**DOCUMENT SEGMENT**:
--- START ---
Habeas Corpus: Everything You Need to Know
Writ of Habeas Corpus which literally means "you have the body" is a judicial mandate to a prison official ordering that an inmate be brought to the court.6 min read
2. Habeas Corpus Petition
3. Examples of Habeas Corpus
4. Managing the Writ of Habeas Corpus
5. Purpose of Habeas Corpus
6. How a Habeas Corpus Proceeding Works
7. When Is Habeas Corpus Warranted?
Updated November 18, 2020:
Writ of Habeas Corpus
Meaning "you have the body," prisoners often seek release by filing a petition for a writ of habeas corpus. A writ of habeas corpus is a judicial mandate to a prison official ordering that an inmate be brought to the court so it can be determined whether or not that person is imprisoned lawfully and whether or not he should be released from custody.
Habeas Corpus Petition
A habeas corpus petition is a petition filed with a court by a person who objects to their own or another's detention or imprisonment. The petition must show that the court ordering the detention or imprisonment made a legal or factual error. Habeas corpus petitions are usually filed by persons serving prison sentences. In family law, a parent who has been denied custody of his child by a trial court may file a habeas corpus petition. Also, a party may file a habeas corpus petition if a judge declares them in contempt of court and jails or threatens to jail them.
--- END ---
**ACTIVITIES**:
a - Copy out the habeas corpus text, starting at the words "Habeas Corpus: Everything" and stopping after "released from custody.". Swap "prison official" for "jail warden" throughout.
b - Carry on the habeas corpus text from the point where it stops.

Chart interpretation exercises:
--- START ---
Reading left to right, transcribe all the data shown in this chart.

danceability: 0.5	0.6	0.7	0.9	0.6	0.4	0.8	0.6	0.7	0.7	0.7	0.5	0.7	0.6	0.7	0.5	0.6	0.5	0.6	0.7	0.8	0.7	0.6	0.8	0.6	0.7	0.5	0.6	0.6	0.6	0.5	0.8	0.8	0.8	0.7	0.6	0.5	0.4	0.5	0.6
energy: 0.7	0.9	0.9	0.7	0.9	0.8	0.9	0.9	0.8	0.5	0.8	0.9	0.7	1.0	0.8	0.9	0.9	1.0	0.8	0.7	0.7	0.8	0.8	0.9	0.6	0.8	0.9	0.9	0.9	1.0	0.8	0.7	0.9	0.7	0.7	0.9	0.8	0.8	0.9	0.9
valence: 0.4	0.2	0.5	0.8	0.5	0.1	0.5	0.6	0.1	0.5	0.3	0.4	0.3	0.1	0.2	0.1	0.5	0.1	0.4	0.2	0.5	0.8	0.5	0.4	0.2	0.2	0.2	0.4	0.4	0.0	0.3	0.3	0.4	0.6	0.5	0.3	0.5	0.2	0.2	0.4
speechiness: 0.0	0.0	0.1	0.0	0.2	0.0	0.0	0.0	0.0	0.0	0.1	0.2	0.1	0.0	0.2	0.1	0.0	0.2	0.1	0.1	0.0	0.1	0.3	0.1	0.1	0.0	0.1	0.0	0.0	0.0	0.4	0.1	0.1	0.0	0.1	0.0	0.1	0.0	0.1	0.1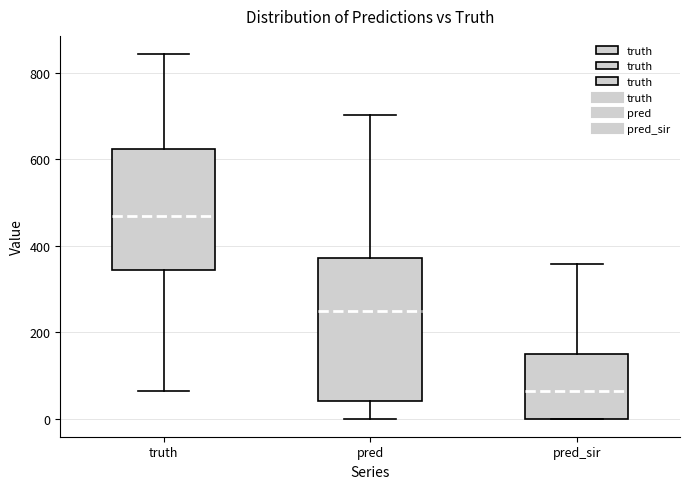

Reading left to right, read every box against the y-axis: the position of its median line, the range the box covers, and the ends of its whiskers. The values are not printed on the chart, so give them approximately, as read against the axis.

truth: median 460, box 340 to 620, whiskers 60 to 840
pred: median 240, box 40 to 380, whiskers 0 to 700
pred_sir: median 60, box 0 to 140, whiskers 0 to 360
--- END ---
**RESULTS OF THE TASKS**:
a -
Habeas Corpus: Everything You Need to Know
Writ of Habeas Corpus which literally means "you have the body" is a judicial mandate to a jail warden ordering that an inmate be brought to the court.6 min read
2. Habeas Corpus Petition
3. Examples of Habeas Corpus
4. Managing the Writ of Habeas Corpus
5. Purpose of Habeas Corpus
6. How a Habeas Corpus Proceeding Works
7. When Is Habeas Corpus Warranted?
Updated November 18, 2020:
Writ of Habeas Corpus
Meaning "you have the body," prisoners often seek release by filing a petition for a writ of habeas corpus. A writ of habeas corpus is a judicial mandate to a jail warden ordering that an inmate be brought to the court so it can be determined whether or not that person is imprisoned lawfully and whether or not he should be released from custody.

b -
Examples of Habeas Corpus
- In Brown v. Vasquez, 952 F.2d 1164, 1166 (9th Cir. 1991), cert. denied, 112 S.Ct. 1778 (1992), the court observed that the Supreme Court has "recognized the fact that '[t]he writ of habeas corpus is the fundamental instrument for safeguarding individual freedom against arbitrary and lawless state action.'"
- Harris v. Nelson, 394 U.S. 286, 290-91 (1969). "Therefore, the writ must be "administered with the initiative and flexibility essential to insure that miscarriages of justice within its reach are surfaced and corrected." Harris, 394 U.S. at 291.
The writ of habeas corpus serves as an important check on the manner in which state courts pay respect to federal constitutional rights. The writ is "the fundamental instrument for safeguarding individual freedom against arbitrary and lawless state action." Harris v. Nelson, 394 U.S. 286, 290-91 (1969). Because the habeas process delays the finality of a criminal case, however, the Supreme Court in recent years has attempted to police the writ to ensure that the costs of the process do not exceed its manifest benefits.
Managing the Writ of Habeas Corpus
In McCleskey, the Court raised barriers against successive and abusive petitions. The Court raised these barriers based on significant concerns about delay, cost, prejudice to the prosecution, frustration of the sovereign power of the States, and the "heavy burden" federal collateral litigation places on "scarce federal judicial resources," a burden that "threatens the capacity of the system to resolve primary disputes." McCleskey, 499 U.S. at 467.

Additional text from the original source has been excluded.